2012-03-15 07:53:48 GMT2012-03-15 15:53:48(Beijing Time)  Xinhua English

Foodborne disease outbreaks in the United States caused by imported food appeared to rise in 2009 and 2010, according to a research from the U.S. Centers for Disease Control and Prevention (CDC) presented Wednesday at the International Conference on Emerging Infectious Diseases in Atlanta.

"It's too early to say if the recent numbers represent a trend, but CDC officials are analyzing information from 2011 and will continue to monitor for these outbreaks in the future," said Hannah Gould, an epidemiologist in the CDC Division of Foodborne, Waterborne and Environmental Diseases and the lead author of the study.

CDC experts reviewed the outbreaks reported to the CDC's Foodborne Disease Outbreak Surveillance System from 2005 to 2010 for implicated foods that were imported into the United States. During that period, 39 outbreaks and 2,348 illnesses were linked to imported food from 15 countries.

Nearly half of the 39 outbreaks occurred in 2009 and 2010. Overall, fish was the most common source of implicated imported foodborne disease outbreaks, while nearly 45 percent of the imported foods causing outbreaks came from Asia.

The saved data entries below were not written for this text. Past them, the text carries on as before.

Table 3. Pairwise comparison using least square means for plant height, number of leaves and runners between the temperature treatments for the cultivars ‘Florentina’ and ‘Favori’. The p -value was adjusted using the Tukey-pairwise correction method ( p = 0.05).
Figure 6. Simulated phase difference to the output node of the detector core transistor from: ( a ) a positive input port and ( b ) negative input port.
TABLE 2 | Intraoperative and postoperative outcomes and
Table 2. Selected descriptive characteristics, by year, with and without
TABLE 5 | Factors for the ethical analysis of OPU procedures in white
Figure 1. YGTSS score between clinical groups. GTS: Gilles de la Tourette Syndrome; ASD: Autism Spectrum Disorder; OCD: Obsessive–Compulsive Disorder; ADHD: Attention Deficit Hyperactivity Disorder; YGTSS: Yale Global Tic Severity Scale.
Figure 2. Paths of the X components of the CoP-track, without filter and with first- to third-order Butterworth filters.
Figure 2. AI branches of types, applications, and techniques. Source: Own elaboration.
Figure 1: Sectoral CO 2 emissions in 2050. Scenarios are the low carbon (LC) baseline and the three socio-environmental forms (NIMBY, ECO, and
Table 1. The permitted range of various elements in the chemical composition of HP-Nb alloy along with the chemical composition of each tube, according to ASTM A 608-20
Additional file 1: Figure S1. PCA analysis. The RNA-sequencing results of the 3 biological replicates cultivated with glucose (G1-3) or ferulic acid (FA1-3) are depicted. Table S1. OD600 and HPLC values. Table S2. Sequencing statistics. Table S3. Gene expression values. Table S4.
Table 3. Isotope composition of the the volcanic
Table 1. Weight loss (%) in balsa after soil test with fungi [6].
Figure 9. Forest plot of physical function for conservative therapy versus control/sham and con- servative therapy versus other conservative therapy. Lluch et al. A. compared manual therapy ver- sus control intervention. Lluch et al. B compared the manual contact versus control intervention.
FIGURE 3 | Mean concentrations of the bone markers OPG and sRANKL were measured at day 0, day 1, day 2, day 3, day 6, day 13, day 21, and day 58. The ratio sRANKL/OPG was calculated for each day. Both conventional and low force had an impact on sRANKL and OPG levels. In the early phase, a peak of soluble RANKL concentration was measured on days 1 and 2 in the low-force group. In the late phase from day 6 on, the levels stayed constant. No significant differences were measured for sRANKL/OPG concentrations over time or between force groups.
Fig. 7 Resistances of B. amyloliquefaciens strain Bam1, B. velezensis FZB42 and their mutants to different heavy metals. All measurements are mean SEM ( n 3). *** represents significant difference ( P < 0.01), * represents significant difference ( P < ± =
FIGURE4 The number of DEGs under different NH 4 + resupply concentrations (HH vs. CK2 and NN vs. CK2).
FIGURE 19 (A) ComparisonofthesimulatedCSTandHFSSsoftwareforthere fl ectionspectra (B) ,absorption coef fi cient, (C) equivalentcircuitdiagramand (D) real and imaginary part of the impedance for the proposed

"We saw an increased number of outbreaks due to imported foods during recent years, and more types of foods from more countries causing outbreaks," Gould said.

According to a report by the Department of Agriculture's Economic Research Service, U.S. food imports grew from 41 billion U.S. dollars in 1998 to 78 billion in 2007. Much of that growth has occurred in fruit and vegetables, seafood and processed food products.

The report also estimated that as much as 85 percent of the seafood eaten in the United States was imported, and depending on the time of the year, up to 60 percent of fresh produce was imported.

"We need better -- and more -- information about what foods are causing outbreaks and where those foods are coming from," Gould said.

"Knowing more about what is making people sick will help focus prevention efforts on those foods that pose a higher risk of causing illness," he added.